A recent meta-analysis of 17 studies that used LENA technology confirmed a significant relationship between LENA’s automated measures of the natural language environment and childhood outcomes.
Researchers found a correlation between three of LENA’s measures – adult word count, conversational turns, and child vocalizations — and children’s language and cognitive skills.
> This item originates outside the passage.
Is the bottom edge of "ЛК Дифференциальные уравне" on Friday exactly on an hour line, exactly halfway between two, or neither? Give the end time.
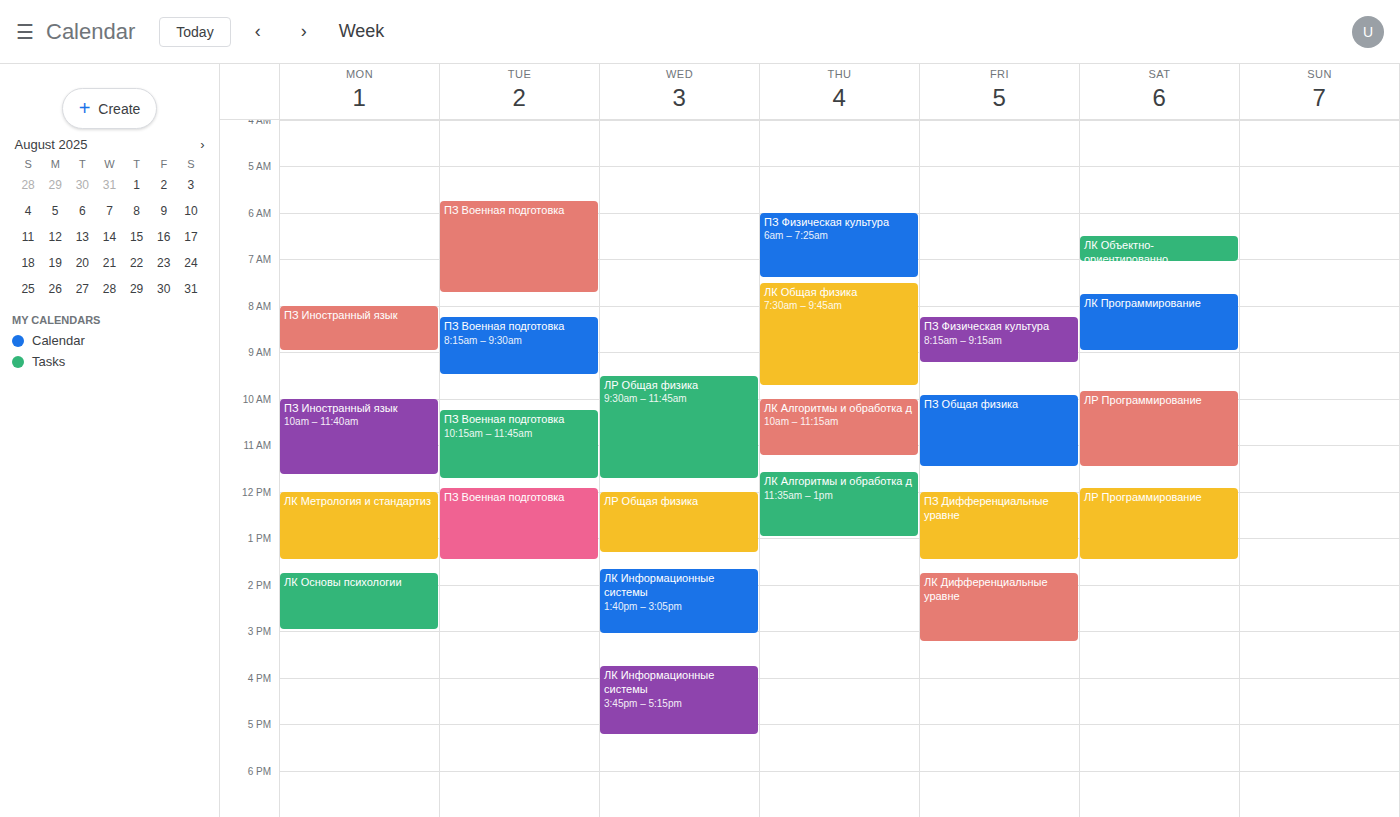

Adult word count showed a small-to-medium effect size (r = 0.21) and conversational turns and child vocalizations showed a medium effect size (r = 0.31 and r = 0.32 respectively).
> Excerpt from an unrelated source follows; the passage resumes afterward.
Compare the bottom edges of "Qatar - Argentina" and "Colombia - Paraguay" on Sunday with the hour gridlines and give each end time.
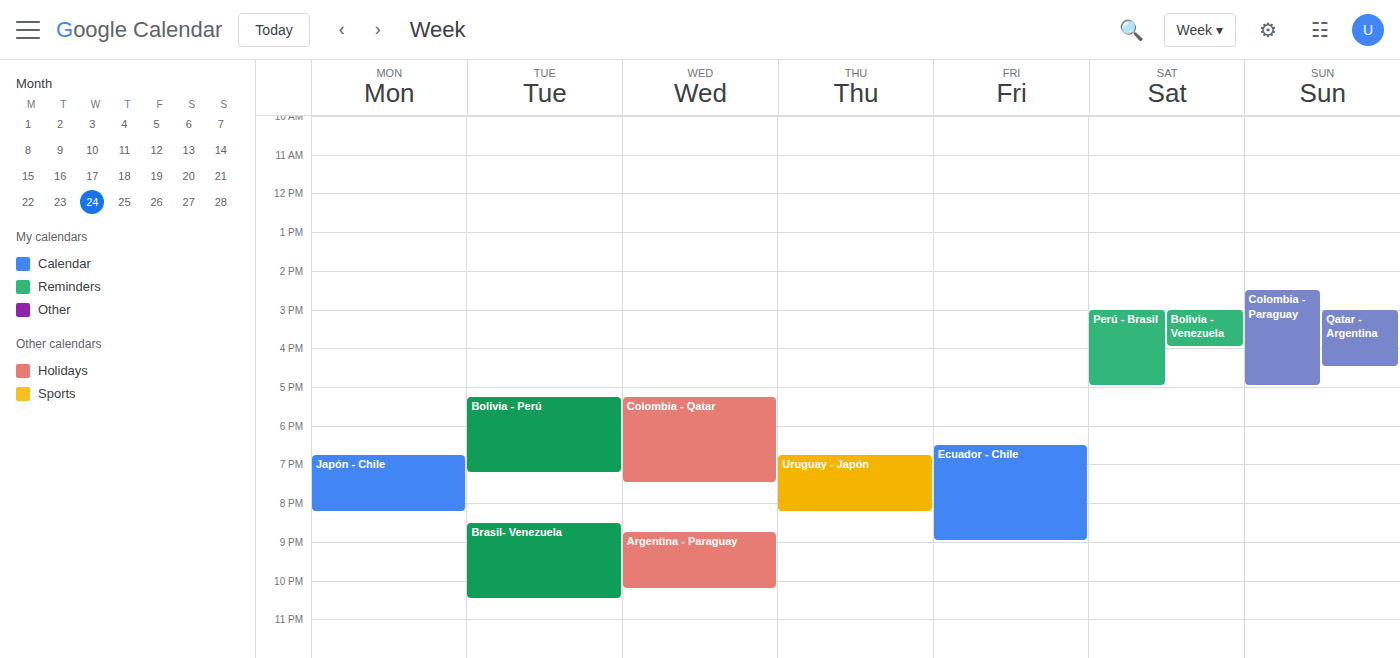
"Qatar - Argentina": 4:30 PM, halfway between the 4 PM and 5 PM lines. "Colombia - Paraguay": 5:00 PM, exactly on the 5 PM line.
“This research is exciting confirmation that LENA technology is indeed measuring and quantifying the most foundational elements of early development,” said Steve Hannon, President and CEO of LENA.
The paper lends credence to LENA’s programs, which place this objective feedback on the language environment into the hands of teachers and parents to accelerate their children’s language development and learning trajectories.
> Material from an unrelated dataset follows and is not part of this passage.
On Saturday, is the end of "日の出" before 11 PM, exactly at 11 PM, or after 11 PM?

The review found that the relationship between LENA’s automated measures and child language skills was robust and consistent regardless of a child’s age, of their developmental status (for example, if the child was born preterm or with hearing loss), whether the study was published or not, whether the study examined expressive or receptive language skills, and across different language testing methods.
“This excellent work confirms that LENA’s automated measures significantly predict child language outcomes."
-Dr. Jill Gilkerson
“The meta-analysis is thorough in its scope and rigor,” said Dr. Jill Gilkerson, LENA’s Chief Research and Evaluation Officer. The 17 studies analyzed included a total of 1,093 participants from five countries, who were speakers of three primary languages.
“This excellent work confirms that LENA’s automated measures significantly predict child language outcomes,” Gilkerson said. “I’m thrilled to see the scientific evidence for our work with parents, teachers, and researchers continue to accrue.”